**WORK REQUIRED**: Would you please copy each line of the listing that mentions "just"?
*** DATASET EXTRACT Section Begins ***
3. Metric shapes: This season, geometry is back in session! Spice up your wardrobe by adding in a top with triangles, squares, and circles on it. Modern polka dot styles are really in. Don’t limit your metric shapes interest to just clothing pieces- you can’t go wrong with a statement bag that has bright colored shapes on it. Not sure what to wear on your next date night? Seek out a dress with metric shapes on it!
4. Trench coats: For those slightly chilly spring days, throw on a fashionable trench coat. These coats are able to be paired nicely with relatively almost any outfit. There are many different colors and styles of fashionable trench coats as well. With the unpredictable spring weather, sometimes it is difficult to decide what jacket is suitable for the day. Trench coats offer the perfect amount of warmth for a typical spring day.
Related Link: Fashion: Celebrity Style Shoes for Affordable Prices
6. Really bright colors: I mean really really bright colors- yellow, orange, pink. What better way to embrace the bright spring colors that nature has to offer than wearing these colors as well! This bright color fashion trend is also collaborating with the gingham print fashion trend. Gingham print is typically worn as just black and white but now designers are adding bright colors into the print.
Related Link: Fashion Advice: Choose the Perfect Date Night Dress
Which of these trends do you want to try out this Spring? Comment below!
*** DATASET EXTRACT Section Ends ***
*** DATASET EXTRACT Section Begins ***
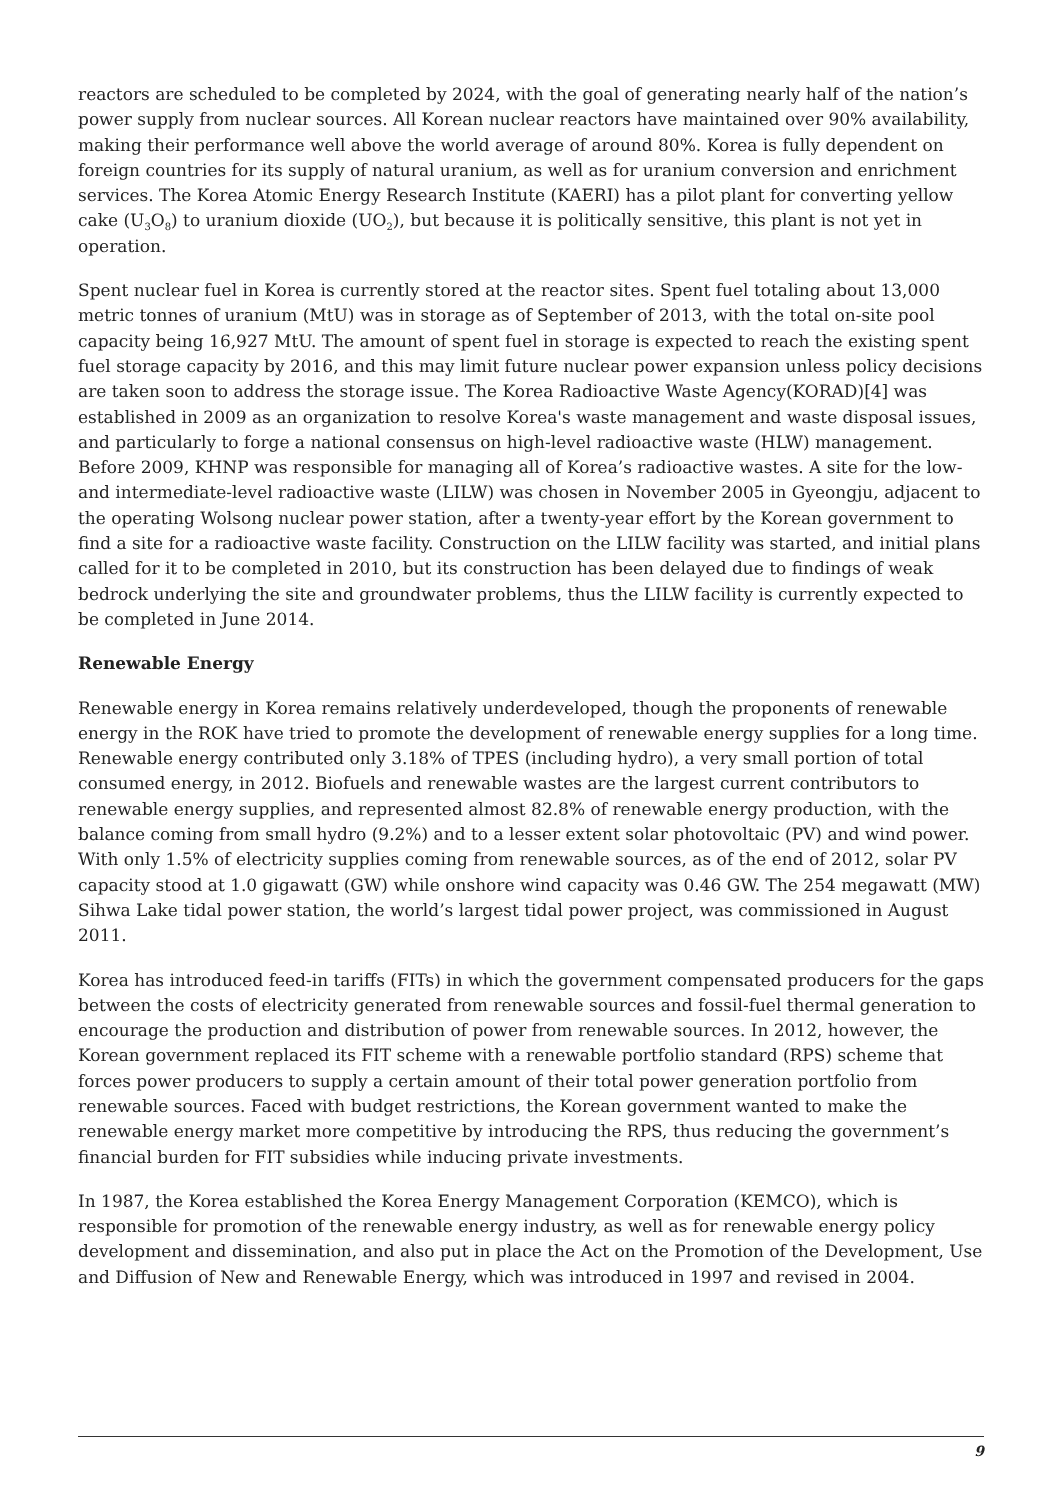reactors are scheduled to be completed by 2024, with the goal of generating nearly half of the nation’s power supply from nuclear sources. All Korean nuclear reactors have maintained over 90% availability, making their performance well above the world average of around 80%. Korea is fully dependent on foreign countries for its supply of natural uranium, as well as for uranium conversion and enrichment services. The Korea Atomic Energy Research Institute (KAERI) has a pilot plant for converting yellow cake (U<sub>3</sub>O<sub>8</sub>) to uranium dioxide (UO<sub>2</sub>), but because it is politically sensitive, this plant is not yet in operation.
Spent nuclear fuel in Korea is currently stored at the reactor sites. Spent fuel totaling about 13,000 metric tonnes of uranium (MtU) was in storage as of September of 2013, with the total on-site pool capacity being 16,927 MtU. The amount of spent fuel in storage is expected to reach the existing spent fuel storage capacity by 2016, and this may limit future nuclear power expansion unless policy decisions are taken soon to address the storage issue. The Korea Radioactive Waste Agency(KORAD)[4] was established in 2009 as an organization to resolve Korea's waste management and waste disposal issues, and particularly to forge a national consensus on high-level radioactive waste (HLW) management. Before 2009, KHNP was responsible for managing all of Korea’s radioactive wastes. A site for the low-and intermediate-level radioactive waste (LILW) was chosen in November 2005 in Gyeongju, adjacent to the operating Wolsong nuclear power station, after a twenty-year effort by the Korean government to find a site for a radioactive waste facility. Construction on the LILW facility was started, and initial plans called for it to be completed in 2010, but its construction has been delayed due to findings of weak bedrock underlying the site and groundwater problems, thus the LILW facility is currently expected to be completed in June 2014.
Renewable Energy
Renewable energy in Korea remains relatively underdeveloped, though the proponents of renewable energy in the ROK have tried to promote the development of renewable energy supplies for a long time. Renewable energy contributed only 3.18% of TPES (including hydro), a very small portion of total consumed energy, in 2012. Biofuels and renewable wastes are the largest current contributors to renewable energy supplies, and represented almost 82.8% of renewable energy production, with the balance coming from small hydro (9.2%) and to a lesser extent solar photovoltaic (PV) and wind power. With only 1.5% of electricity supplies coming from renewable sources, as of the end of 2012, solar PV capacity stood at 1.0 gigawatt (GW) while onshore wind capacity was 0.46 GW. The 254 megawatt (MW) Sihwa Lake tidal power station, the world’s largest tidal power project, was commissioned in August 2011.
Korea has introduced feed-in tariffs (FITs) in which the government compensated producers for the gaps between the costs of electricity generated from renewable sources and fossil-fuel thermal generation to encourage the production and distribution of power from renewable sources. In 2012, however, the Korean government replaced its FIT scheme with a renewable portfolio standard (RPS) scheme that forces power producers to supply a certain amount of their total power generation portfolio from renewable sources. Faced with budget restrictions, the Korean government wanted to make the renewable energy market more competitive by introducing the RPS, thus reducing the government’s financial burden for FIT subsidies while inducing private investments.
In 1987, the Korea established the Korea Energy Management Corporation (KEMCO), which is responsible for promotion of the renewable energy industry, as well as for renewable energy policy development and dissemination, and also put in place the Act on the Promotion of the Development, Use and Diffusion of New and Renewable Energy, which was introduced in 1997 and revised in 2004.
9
*** DATASET EXTRACT Section Ends ***
**EXERCISE RESULT**:
3. Metric shapes: This season, geometry is back in session! Spice up your wardrobe by adding in a top with triangles, squares, and circles on it. Modern polka dot styles are really in. Don’t limit your metric shapes interest to just clothing pieces- you can’t go wrong with a statement bag that has bright colored shapes on it. Not sure what to wear on your next date night? Seek out a dress with metric shapes on it!
6. Really bright colors: I mean really really bright colors- yellow, orange, pink. What better way to embrace the bright spring colors that nature has to offer than wearing these colors as well! This bright color fashion trend is also collaborating with the gingham print fashion trend. Gingham print is typically worn as just black and white but now designers are adding bright colors into the print.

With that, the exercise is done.